Prototype use of ElasticSearch Twitter River

Mozilla Metrics has created a five node ElasticSearch cluster on some
test machines that is using the Twitter River functionality to
automatically retrieve a filtered set of documents from Twitter's
streaming API and index them.

I've just created this page to document the first sample query:
https://wiki.mozilla.org/Army_of_Awesome/ElasticSearch_Prototype

I would love to get some feedback from the ES community on points/
questions made on that page and improvements / ideas for the query.

Hi,

Just wanted to post some answers to the questions raised in the wiki that
we talked about on IRC:

  1. The date key histogram facet field is returned as milliseconds since the
    epoch. This is done for two reasons, first is performance / memory usage,
    and the second is the fact that the format of the date is really user
    defined, so you get the milliseconds since the epoch, and can easily create
    a Date object around it and format it how you want.

  2. total and mean are aggregation of the value field in the histogram facet.
    If no value field is specified, then the key values are used.
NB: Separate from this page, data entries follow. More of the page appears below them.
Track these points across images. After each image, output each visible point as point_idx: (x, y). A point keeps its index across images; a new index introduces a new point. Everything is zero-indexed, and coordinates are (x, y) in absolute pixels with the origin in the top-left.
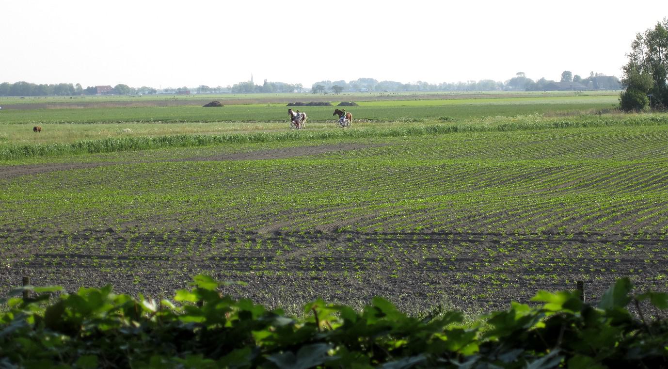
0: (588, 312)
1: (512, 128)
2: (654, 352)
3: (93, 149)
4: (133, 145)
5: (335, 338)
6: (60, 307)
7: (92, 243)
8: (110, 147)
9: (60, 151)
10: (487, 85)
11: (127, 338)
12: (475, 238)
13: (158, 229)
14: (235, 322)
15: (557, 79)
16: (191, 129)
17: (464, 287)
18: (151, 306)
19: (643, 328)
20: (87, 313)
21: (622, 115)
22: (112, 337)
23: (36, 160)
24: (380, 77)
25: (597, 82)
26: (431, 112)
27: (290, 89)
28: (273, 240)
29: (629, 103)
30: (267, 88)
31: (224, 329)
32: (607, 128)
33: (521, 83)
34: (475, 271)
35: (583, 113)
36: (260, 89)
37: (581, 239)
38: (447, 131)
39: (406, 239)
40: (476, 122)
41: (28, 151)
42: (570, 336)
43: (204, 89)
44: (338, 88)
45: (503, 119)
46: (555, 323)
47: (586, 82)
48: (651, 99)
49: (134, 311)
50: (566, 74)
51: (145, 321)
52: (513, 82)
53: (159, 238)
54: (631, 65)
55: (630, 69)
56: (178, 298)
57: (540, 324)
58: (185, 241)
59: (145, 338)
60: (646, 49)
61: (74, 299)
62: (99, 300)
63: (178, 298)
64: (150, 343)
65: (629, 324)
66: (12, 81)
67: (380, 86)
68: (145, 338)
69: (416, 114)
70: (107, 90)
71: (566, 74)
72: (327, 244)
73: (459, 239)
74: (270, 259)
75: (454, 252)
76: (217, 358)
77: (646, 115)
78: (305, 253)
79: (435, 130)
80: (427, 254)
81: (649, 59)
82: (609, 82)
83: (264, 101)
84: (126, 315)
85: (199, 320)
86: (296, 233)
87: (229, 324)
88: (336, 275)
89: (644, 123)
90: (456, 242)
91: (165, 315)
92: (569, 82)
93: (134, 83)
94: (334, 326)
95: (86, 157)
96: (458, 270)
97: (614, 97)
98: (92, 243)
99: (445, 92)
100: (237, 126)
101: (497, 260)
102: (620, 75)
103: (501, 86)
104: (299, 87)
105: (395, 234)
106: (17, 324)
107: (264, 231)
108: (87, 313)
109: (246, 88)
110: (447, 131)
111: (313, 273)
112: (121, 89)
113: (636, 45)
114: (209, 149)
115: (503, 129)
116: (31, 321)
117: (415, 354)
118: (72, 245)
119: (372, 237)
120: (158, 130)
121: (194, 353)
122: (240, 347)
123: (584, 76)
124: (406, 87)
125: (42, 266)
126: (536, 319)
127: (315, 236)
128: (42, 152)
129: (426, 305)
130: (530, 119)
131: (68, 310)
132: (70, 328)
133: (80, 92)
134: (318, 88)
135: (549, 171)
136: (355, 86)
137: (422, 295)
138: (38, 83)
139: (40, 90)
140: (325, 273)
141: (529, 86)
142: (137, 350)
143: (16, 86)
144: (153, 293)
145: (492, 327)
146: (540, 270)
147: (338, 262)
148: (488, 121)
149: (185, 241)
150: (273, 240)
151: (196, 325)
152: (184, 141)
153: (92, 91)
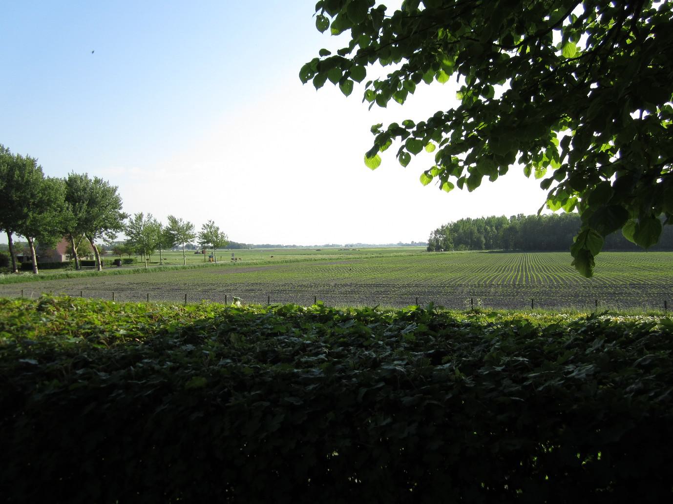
0: (422, 311)
1: (398, 256)
2: (441, 322)
3: (286, 262)
4: (297, 261)
5: (355, 318)
6: (281, 309)
7: (287, 287)
8: (291, 261)
9: (278, 262)
10: (391, 245)
11: (300, 318)
12: (388, 286)
13: (304, 283)
14: (328, 313)
15: (410, 243)
16: (312, 257)
17: (385, 299)
18: (305, 309)
19: (437, 315)
20: (289, 310)
21: (428, 253)
22: (296, 318)
23: (271, 265)
24: (363, 243)
25: (421, 244)
26: (376, 252)
27: (339, 246)
28: (335, 286)
29: (429, 250)
30: (333, 245)
31: (325, 315)
32: (424, 256)
33: (400, 244)
34: (388, 294)
35: (417, 252)
36: (331, 246)
37: (417, 286)
38: (381, 257)
39: (370, 286)
40: (388, 255)
41: (269, 262)
42: (418, 318)
43: (316, 246)
44: (351, 246)
45: (395, 254)
46: (414, 314)
47: (418, 244)
48: (436, 249)
49: (301, 310)
50: (412, 242)
51: (304, 313)
52: (398, 244)
53: (304, 286)
54: (430, 239)
55: (430, 240)
56: (312, 306)
57: (409, 314)
58: (311, 287)
59: (304, 318)
60: (434, 235)
61: (285, 307)
62: (292, 307)
63: (312, 306)
64: (305, 319)
65: (433, 314)
66: (265, 244)
67: (363, 245)
68: (304, 318)
69: (372, 252)
70: (290, 246)
71: (412, 242)
72: (349, 287)
73: (384, 286)
74: (334, 291)
75: (383, 289)
76: (324, 323)
77: (434, 253)
78: (343, 290)
79: (378, 257)
80: (375, 290)
81: (435, 238)
82: (424, 244)
83: (332, 249)
84: (299, 311)
85: (318, 313)
86: (341, 284)
87: (326, 314)
88: (351, 296)
89: (434, 255)
90: (383, 287)
91: (309, 311)
92: (413, 244)
93: (298, 245)
94: (355, 314)
95: (285, 264)
96: (384, 294)
97: (425, 248)
98: (287, 287)
99: (381, 247)
100: (325, 256)
101: (394, 291)
102: (427, 242)
103: (395, 245)
104: (341, 245)
105: (367, 284)
106: (270, 314)
107: (332, 284)
108: (289, 310)
109: (327, 246)
110: (381, 257)
111: (345, 295)
112: (294, 246)
113: (431, 234)
114: (318, 262)
115: (396, 256)
116: (273, 313)
117: (376, 322)
118: (281, 288)
119: (361, 286)
120: (304, 257)
121: (318, 322)
122: (330, 320)
123: (417, 242)
124: (370, 245)
125: (273, 293)
126: (408, 313)
127: (346, 285)
128: (273, 263)
129: (376, 304)
130: (402, 254)
131: (283, 310)
132: (284, 315)
133: (283, 247)
134: (346, 246)
135: (408, 268)
136: (356, 245)
137: (374, 301)
138: (272, 244)
139: (273, 246)
140: (348, 295)
141: (403, 245)
142: (302, 321)
143: (266, 245)
144: (305, 306)
145: (397, 315)
146: (406, 294)
147: (352, 292)
148: (392, 255)
149: (311, 287)
150: (335, 286)
151: (318, 314)
152: (311, 260)
153: (286, 246)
It can be a
    script as well. It does not make a lot of sense in tweets, but imagine a
    tweet has a price, you could get the total and avg price per day that way.
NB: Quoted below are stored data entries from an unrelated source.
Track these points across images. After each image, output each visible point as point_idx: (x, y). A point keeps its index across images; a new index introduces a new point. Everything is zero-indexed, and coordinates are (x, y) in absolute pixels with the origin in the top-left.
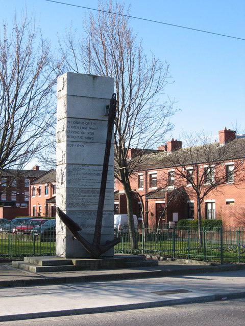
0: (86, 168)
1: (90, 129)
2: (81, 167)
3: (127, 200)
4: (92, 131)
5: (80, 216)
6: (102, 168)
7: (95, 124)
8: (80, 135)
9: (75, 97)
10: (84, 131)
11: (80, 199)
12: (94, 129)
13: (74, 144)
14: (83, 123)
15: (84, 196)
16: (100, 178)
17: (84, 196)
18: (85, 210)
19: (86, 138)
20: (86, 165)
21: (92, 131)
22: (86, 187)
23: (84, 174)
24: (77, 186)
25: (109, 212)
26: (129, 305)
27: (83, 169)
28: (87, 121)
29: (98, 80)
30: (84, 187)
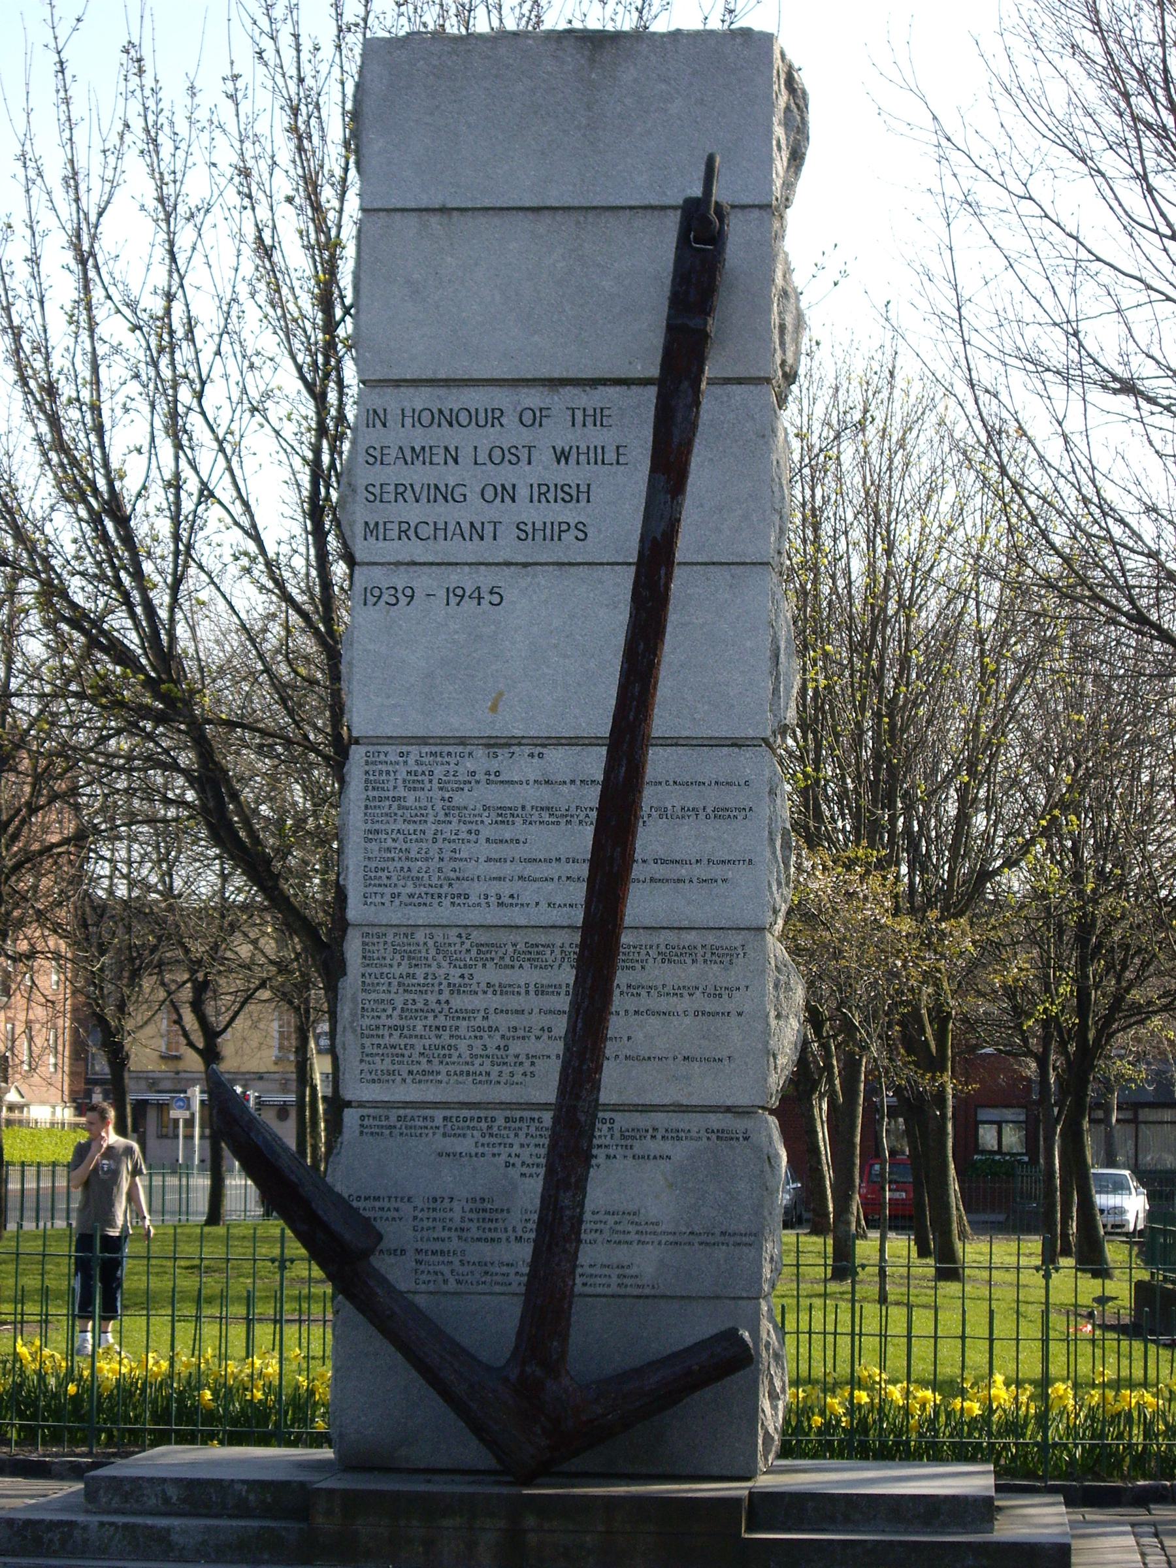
0: (522, 767)
1: (562, 456)
2: (479, 761)
3: (858, 1140)
4: (570, 474)
5: (465, 1145)
6: (594, 763)
7: (598, 417)
8: (473, 511)
9: (434, 219)
10: (505, 475)
11: (466, 1014)
12: (597, 456)
13: (423, 581)
14: (495, 417)
15: (503, 989)
16: (650, 839)
17: (503, 989)
18: (504, 1094)
19: (524, 532)
20: (519, 741)
21: (570, 474)
22: (518, 917)
23: (505, 815)
24: (444, 913)
25: (716, 1121)
26: (946, 1497)
27: (494, 778)
28: (533, 398)
29: (629, 74)
30: (493, 916)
  3. Usually, it is better to have the filters separated. For example, having
    the filter be composed of an "and" filter, with a range one and a prefix
    one.

-shay.banon

On Wed, Nov 10, 2010 at 4:59 PM, Daniel E deinspanjer@gmail.com wrote:

Mozilla Metrics has created a five node Elasticsearch cluster on some
test machines that is using the Twitter River functionality to
automatically retrieve a filtered set of documents from Twitter's
streaming API and index them.

I've just created this page to document the first sample query:
Army of Awesome/ElasticSearch Prototype - MozillaWiki

I would love to get some feedback from the ES community on points/
questions made on that page and improvements / ideas for the query.